ビジネスを円滑にする鍵?手土産代の勘定科目と経費の境界線

手土産は、ビジネスシーンで関係を円滑にし、信頼関係を深めるための有効な手段です。

けれども、手土産はプライベートとの境界線も曖昧な特性があるため、その経費を計上する際には十分注意する必要があります。

具体的には、「誰に、どのような状況で渡すのか」により、処理する勘定科目が変わってきます。
経費として認められるかどうかは、ビジネスに関係しているかどうかで判断されるのです。

ここでは、手土産代の経費処理について詳しく説明し、具体的な仕訳例と実例を交えながら解説します。

取引先や顧客への手土産

取引先や顧客への手土産は、ビジネス関係を円滑にし、信頼を築くための手段であるため「接待交際費」として経費に計上されることが一般的です。

なお、交際費の定義や法人における交際費の取り扱いについては国税庁のHPにて公表されています。

No.5265 交際費等の範囲と損金不算入額の計算

取引の促進や関係構築が目的であるため、業務に直接関連していると判断されます。

仕訳例

勘定科目:接待交際費

借方:接待交際費 5,000円 / 貸方:現金 5,000円

摘要:(取引先名:必須)取引先訪問時の手土産

実例

①取引先への年末年始の挨拶用手土産
毎年末、取引先に対して「今年もお世話になりました」と感謝を込めて手土産を贈るケースです。年末年始のご挨拶としては広く行われており、殆どの場合が経費として認められます。
== == ==
> **作業内容**
**1)** 手土産代の文章のうち、「経費として認められるかどうか」で始まり「取引の促進や関係構築が目的であるため、業務に直接関連していると判断されます。」で終わる部分を、そのまま書き写してください。
**2)** 手土産代の文章の「仕訳例」の部分で、「:」の前に置かれた項目名を、括弧の中のものを除いてすべて挙げてください。
**3)** 手土産代の経費処理についての文章の続きを、最後の文のあとから書き進めてください。
== == ==
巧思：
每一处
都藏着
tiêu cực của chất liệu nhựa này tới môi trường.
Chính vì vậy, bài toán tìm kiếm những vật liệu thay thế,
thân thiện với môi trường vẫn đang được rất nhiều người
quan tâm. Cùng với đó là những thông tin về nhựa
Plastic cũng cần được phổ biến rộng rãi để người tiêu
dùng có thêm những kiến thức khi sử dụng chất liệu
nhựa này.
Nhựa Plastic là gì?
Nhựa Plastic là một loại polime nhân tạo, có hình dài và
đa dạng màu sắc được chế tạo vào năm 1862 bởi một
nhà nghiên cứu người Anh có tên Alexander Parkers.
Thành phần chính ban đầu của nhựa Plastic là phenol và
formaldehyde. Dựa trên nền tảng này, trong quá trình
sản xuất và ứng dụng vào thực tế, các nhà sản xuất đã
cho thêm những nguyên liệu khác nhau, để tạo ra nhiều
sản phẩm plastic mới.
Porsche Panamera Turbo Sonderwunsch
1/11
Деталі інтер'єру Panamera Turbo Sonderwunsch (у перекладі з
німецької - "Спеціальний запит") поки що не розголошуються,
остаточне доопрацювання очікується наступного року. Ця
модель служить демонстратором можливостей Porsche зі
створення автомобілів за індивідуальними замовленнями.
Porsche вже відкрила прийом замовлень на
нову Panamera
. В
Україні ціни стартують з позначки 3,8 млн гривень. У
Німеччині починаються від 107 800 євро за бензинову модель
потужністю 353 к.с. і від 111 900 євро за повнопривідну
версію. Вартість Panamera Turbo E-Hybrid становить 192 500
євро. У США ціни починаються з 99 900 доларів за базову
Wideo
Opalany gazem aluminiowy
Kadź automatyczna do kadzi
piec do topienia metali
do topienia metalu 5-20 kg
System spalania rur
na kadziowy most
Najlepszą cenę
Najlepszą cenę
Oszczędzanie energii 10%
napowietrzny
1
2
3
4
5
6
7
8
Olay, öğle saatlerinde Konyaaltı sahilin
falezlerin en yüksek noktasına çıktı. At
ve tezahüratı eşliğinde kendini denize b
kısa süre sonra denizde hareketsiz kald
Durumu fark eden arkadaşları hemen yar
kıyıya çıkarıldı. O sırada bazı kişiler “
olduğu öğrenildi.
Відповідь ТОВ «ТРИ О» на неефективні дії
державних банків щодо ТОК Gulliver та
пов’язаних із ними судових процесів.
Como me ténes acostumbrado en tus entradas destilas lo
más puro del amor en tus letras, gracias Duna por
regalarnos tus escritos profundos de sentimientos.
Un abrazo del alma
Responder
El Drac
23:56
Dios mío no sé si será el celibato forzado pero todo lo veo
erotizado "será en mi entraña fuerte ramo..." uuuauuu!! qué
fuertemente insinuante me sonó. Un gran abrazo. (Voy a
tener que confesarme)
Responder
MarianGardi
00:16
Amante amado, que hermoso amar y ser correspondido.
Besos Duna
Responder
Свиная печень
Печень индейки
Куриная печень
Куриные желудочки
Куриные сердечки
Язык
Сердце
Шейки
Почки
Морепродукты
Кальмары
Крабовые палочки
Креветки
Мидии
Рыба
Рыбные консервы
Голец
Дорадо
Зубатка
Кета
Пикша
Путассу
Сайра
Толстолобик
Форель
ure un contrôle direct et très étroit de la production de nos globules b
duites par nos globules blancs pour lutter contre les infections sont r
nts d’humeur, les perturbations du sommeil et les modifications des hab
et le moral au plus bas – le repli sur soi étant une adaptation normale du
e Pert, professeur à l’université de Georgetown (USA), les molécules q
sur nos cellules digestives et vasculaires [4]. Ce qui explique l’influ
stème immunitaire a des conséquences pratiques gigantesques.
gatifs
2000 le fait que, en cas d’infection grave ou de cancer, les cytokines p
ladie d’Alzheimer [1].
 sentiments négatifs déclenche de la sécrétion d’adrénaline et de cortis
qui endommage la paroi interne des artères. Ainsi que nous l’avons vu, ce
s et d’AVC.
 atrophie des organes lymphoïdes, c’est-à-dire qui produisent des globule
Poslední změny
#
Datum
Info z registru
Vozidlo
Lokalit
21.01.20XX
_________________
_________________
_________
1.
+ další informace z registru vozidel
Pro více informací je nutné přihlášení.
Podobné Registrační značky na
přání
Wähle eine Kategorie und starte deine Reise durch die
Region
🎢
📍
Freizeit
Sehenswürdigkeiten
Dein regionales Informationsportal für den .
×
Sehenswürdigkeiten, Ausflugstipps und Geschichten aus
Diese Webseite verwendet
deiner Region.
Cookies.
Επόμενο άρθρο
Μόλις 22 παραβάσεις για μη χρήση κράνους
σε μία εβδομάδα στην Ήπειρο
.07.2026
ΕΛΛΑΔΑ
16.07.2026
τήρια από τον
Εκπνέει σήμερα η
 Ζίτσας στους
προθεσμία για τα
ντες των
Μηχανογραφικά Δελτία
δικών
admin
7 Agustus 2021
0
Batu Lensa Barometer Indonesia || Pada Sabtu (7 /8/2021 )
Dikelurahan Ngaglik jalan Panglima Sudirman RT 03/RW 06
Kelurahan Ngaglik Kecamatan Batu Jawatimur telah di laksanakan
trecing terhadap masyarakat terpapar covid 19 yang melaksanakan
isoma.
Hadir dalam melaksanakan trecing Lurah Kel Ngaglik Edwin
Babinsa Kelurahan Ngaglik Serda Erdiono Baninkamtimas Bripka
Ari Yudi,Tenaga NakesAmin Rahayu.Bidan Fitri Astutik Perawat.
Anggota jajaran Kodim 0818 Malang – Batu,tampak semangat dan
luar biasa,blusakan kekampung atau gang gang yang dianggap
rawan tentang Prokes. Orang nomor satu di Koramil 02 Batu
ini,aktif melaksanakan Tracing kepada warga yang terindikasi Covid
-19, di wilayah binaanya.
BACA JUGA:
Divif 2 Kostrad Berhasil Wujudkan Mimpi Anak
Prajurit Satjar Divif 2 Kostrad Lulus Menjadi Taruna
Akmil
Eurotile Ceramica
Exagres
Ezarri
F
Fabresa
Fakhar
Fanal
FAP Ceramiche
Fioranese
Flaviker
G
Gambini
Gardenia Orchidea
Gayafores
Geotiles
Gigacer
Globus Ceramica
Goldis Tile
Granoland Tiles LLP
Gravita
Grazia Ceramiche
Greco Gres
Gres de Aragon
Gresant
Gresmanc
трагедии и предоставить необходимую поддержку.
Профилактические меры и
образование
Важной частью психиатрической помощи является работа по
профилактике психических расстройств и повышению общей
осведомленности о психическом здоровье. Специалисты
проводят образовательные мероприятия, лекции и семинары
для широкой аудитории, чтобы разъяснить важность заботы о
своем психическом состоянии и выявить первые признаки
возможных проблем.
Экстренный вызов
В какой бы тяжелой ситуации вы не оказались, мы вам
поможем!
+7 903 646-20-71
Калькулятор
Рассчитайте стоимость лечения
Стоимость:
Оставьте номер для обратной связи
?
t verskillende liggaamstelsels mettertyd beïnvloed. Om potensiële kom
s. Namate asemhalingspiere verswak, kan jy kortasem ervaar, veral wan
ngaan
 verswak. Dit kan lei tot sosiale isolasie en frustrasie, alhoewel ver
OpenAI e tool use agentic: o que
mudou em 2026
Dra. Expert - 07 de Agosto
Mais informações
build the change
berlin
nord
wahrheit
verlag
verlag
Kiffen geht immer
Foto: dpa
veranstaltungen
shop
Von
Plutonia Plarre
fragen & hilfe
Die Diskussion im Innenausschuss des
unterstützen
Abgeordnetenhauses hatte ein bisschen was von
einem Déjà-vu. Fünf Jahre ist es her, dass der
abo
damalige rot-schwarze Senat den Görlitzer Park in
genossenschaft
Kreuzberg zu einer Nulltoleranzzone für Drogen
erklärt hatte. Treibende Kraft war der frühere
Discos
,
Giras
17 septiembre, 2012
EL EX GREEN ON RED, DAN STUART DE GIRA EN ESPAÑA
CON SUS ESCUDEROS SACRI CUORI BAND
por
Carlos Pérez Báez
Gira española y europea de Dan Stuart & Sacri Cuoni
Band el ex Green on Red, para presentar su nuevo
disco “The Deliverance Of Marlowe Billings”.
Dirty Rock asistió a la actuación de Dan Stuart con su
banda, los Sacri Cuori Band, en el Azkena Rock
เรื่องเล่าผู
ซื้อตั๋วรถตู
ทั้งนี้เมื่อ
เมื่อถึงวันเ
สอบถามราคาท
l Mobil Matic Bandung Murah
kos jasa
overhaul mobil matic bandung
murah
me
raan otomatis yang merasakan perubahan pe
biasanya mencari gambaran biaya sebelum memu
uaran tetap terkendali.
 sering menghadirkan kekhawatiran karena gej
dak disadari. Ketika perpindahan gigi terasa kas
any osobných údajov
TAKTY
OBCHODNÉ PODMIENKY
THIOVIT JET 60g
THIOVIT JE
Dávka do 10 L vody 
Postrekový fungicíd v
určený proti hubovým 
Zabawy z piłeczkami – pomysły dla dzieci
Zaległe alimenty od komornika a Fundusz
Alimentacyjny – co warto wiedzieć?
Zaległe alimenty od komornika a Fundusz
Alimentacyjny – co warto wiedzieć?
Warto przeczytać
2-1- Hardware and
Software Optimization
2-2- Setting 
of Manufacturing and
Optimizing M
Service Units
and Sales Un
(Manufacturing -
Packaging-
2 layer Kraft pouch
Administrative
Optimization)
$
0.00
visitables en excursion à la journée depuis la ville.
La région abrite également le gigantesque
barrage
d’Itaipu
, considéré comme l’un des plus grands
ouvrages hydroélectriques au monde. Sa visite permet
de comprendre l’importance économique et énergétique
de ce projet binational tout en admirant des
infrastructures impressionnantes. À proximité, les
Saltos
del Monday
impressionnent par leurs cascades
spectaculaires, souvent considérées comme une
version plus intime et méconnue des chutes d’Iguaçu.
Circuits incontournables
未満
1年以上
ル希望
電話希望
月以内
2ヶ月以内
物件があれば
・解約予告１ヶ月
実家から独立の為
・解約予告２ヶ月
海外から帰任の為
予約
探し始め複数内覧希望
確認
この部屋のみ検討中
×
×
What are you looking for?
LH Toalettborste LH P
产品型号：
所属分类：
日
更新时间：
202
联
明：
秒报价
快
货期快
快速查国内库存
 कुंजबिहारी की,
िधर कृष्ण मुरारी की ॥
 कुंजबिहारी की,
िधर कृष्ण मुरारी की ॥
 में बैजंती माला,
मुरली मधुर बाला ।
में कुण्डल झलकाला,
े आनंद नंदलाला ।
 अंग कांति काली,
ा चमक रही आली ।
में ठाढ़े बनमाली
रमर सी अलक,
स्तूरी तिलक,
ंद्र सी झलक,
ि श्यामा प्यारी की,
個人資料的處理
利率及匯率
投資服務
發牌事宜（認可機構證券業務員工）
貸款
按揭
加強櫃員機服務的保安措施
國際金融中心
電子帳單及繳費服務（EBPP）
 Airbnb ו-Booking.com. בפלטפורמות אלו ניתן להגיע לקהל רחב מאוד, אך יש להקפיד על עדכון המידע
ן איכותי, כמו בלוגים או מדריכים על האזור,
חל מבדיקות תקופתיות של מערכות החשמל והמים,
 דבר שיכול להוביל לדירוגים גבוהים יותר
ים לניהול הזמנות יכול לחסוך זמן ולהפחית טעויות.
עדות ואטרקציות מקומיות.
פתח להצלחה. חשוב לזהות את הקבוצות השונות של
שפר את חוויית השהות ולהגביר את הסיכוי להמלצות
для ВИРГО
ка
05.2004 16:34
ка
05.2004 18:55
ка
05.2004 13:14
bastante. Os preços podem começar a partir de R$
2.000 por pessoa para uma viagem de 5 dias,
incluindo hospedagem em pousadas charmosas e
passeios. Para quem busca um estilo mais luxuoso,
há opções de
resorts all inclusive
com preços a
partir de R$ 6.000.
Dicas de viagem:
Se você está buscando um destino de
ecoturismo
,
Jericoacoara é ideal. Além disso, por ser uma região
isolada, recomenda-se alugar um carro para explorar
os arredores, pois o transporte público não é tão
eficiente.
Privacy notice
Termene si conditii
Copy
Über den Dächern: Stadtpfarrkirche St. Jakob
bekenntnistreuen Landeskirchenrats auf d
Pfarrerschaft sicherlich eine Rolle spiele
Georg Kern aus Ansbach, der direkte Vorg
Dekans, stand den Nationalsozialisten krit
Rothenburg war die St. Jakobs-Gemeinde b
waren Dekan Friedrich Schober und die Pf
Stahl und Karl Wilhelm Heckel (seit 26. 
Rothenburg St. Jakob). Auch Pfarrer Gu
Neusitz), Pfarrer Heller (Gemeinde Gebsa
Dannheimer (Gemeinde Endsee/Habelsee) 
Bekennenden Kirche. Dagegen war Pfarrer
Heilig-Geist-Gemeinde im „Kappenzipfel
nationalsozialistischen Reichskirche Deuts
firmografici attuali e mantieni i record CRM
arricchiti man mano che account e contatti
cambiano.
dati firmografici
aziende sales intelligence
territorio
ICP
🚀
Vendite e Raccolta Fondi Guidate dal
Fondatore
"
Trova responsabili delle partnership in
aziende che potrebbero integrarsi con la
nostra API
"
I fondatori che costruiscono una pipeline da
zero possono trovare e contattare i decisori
== == ==
> **解答**
**1)**
経費として認められるかどうかは、ビジネスに関係しているかどうかで判断されるのです。

ここでは、手土産代の経費処理について詳しく説明し、具体的な仕訳例と実例を交えながら解説します。

取引先や顧客への手土産

取引先や顧客への手土産は、ビジネス関係を円滑にし、信頼を築くための手段であるため「接待交際費」として経費に計上されることが一般的です。

なお、交際費の定義や法人における交際費の取り扱いについては国税庁のHPにて公表されています。

No.5265 交際費等の範囲と損金不算入額の計算

取引の促進や関係構築が目的であるため、業務に直接関連していると判断されます。

**2)** 勘定科目、借方、貸方、摘要

**3)**
※挨拶まわりに持参するタオル代の場合、取引先相手であれば「交際費」・不特定多数に配布する場合は「広告宣伝費」として処理されます。

②新製品リリース時の感謝の品
新製品のリリース時、初期段階で協力してくれた顧客に対して、感謝の気持ちを込めた手土産を贈る場合。
感謝を伝え、今後の協力をお願いする意図があるため、「接待交際費」に該当します。

③訪問時の挨拶としてのお菓子や地元の特産品
初訪問や定期的な商談の際に、ビジネスを円滑に進めるための手土産を持参することもあります。
たとえば地元特産品やお菓子などが一般的で、こちらも「接待交際費」として経費計上可能です。

2・従業員や社内メンバーへの手土産

社内の従業員や役員に対して、感謝や慰労の意味を込めた手土産は、「福利厚生費」として計上できます。

社内の士気を高めるためのもので、業務環境を改善する目的があると判断されるためです。

仕訳例

勘定科目:福利厚生費
借方:福利厚生費 3,000円 / 貸方:現金 3,000円

摘要:社内イベント時の手土産

実例

①社内イベント(忘年会や歓送迎会)での手土産
忘年会や歓送迎会など、社内イベントの際に持参するお菓子や記念品。
全従業員に対して平等に提供されるものとして「福利厚生費」で経費計上が認められやすいです。

②社員旅行の際の差し入れ
社員旅行時に、移動中のバスや宿泊先で楽しめるお菓子や飲み物を提供するケースです。
全員に配られるため、「福利厚生費」として認められます。

③毎月の業務成績達成への小さな感謝品
月末に成績を達成したチームやメンバーに、ちょっとしたお菓子を差し入れることもあります。

業務へのモチベーションを高める目的として、「福利厚生費」で計上可能です。

●福利厚生費に関する過去のコラムはこちら

3・クレーム対応時のお詫びの菓子折り

クレーム対応時の謝罪としてお詫びの菓子折りを渡す場合も、業務上の対応として経費に計上できます。

主に「接待交際費」や「営業外費用」として処理されます。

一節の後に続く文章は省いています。